Now back to our subject of taste. Things are really not as black as some of the public denigrators of American taste would lead us to believe. The cardinal mistake that so many people make is to talk about “taste,” “America’s taste,” “what the young people like,” as if it were all an entity, one loaf of bread with the same dough and flavor on top, in the middle and at the bottom. But there is no such thing, fortunately, as one taste. Taste is a thousandlayer cake. To be sure, the layers are of unequal thickness, but they make a cake in which there is room for diverse kinds of taste, different flavors, variegated music.
The New American Appetite for Music
There has sprung up a great new appetite for music in our country, and with all modesty I may say that the recording companies, who have made so wide a repertoire available to the public, are to be thanked for a fine contribution to our musical development. There should be
room for all music — rock ’n’ roll and sweet songs and Berlioz and Sam Barber’s new opera, Vanessa.
There is such room! When 210,000 people buy a fairly expensive recording of Beethoven’s Ninth Symphony conducted by Toscanini, one can hardly claim that America is musically illiterate and its taste debauched. I happen to agree with a statement made by Victor Borge, quoted by John ’Crosby, which says: “Across the country there is a tremendous demand for good music, and for music, period, from Elvis Presley to concert stuff. Music is music, no matter how presented. It says something to people, whether it’s wearing a cowboy hat or white tie. We must not condemn music which is not on a level as high as we’d like.”

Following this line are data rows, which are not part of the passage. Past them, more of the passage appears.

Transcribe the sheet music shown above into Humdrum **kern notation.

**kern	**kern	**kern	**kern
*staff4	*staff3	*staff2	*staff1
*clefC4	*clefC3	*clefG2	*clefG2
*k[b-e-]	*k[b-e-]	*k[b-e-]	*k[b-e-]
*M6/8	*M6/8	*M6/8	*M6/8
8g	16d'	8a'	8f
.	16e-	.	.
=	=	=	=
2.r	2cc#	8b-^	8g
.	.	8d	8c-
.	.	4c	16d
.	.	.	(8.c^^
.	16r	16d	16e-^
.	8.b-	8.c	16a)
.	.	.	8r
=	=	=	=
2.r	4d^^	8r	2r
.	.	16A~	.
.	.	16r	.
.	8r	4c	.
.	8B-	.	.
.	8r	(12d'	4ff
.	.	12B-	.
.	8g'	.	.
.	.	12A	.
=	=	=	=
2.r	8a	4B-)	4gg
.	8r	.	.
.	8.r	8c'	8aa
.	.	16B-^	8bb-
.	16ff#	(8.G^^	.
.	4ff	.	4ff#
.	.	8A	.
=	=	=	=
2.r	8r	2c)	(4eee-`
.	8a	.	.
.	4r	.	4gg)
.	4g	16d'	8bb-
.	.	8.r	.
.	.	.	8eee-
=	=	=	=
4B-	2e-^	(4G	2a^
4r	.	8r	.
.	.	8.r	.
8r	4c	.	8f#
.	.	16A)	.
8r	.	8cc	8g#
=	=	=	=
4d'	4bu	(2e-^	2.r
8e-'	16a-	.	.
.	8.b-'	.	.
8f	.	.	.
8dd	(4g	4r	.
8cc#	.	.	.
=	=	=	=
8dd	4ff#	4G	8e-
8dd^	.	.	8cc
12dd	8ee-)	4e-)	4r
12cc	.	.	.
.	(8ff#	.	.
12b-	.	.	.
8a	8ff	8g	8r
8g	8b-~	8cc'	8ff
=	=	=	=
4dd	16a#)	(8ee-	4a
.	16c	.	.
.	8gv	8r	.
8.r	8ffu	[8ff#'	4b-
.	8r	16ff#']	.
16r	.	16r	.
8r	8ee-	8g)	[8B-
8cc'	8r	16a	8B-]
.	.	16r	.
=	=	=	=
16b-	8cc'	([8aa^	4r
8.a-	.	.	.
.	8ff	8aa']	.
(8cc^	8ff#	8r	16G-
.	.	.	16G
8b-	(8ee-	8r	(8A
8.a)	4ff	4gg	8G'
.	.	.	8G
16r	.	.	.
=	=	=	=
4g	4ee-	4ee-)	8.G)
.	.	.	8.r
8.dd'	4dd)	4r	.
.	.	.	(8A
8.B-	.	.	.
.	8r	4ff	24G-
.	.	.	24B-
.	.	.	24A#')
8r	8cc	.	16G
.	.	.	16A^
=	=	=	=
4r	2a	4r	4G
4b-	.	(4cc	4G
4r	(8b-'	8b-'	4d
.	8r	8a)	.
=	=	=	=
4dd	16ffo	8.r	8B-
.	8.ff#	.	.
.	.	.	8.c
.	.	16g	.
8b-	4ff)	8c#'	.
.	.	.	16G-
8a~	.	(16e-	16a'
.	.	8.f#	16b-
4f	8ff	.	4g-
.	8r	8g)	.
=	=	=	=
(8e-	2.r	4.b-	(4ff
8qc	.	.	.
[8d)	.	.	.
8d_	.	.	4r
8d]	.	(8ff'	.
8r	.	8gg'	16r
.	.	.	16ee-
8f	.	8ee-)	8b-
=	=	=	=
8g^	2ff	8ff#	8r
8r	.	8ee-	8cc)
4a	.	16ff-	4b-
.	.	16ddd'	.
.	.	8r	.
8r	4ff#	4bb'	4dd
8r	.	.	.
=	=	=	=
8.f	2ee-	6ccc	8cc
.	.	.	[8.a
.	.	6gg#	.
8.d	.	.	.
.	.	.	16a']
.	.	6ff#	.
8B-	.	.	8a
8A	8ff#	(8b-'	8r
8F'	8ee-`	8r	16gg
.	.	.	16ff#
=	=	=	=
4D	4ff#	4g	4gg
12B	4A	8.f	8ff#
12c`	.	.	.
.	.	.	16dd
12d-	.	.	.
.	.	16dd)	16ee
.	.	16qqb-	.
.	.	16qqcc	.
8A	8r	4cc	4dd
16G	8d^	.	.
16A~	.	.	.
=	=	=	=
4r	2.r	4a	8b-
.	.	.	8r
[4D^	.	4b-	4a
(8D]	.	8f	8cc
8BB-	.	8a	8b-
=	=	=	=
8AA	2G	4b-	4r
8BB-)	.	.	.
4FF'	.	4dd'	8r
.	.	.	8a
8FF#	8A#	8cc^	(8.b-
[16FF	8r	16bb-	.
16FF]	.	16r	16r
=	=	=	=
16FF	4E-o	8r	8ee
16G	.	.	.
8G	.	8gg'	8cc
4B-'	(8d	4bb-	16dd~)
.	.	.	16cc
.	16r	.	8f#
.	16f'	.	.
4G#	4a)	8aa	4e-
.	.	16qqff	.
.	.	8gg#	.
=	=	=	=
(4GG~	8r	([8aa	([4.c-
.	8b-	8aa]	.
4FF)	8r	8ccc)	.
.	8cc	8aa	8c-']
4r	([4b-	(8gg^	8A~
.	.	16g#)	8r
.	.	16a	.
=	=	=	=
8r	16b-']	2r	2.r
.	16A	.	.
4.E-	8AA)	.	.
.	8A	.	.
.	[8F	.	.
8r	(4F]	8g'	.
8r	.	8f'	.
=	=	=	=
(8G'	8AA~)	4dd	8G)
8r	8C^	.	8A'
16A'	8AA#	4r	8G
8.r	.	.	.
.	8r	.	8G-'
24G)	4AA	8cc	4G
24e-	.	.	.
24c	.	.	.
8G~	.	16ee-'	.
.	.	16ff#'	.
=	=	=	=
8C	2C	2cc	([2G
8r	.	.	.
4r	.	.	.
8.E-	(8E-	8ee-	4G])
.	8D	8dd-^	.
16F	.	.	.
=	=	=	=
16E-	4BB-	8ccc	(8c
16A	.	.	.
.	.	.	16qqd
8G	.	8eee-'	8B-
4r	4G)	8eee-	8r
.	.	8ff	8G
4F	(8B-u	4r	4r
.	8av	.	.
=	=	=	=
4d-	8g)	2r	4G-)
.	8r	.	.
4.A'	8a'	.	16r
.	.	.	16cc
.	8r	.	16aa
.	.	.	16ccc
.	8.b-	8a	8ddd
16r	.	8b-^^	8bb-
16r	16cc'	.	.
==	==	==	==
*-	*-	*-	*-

My conclusion is this: it is absolutely untrue that the public is being deprived in any way or form of any music that it wants. It is absolutely untrue that it cannot hear the music it likes to hear. For sound and good business reasons, the record companies have no other interest than to recognize and satisfy the only legitimate bosses of the music business — the people who buy music. There is no need for any legislation such as the bill we have been discussing. RCA is opposed to it.